Here Sloterdijk’s comments on Rahner in “The Domestication of Being” should be totally unsurprising. It’s a small step from understanding humans as spiritually retrainable to understanding them as autoplastic creatures in themselves. Rahner’s towering stature in 20th century theology also reveals itself as being unsurprising given Sloterdijk’s history of human techniques, since the Jesuits are primary characters in the survival of Catholicism in modernity and, arguably, in postmodernity, owing largely to this fundamental insight, taken from a Saint who was once a soldier, that is, a disciplined, retrained creature.

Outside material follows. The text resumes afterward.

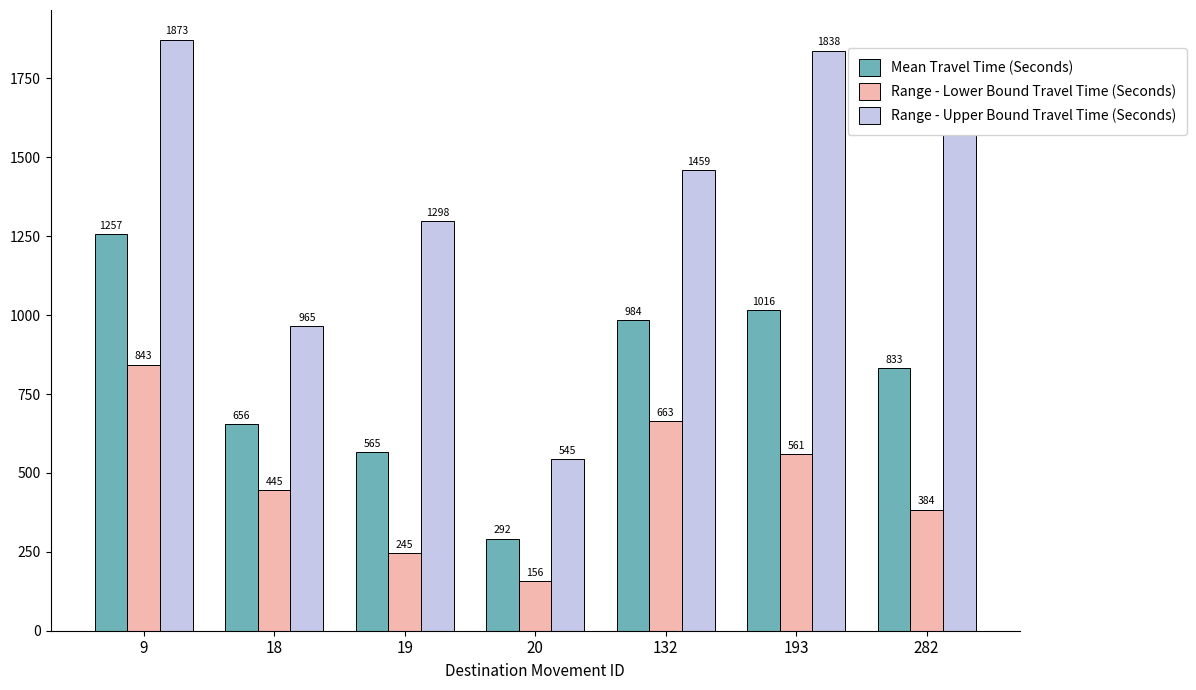

What is the sum of the Mean Travel Time (Seconds) values at 20 and 193?

1308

Sloterdijk is not a Jesuit himself by any means but his own anthropology and, arguably, his late philosophy are impossible without the Jesuits–a point Sloterdijk seems to hint at in a variety of contexts. His attempt to name the Jesuits as a part of his genealogy of anthropotechnology helps to bring in the insights from media theory that distinguish Sloterdijk from both his rivals in Critical Theory and his colleagues in German media studies (e.g. Friedrich Kittler). By way of the Jesuits, Sloterdijk is able to find an autoplastic anthropology, one that locates a certain creative energy in human beings on human beings that eschews the trappings of Habermas’s conservative anthropology and the technological determinism of Kittlerian media theory.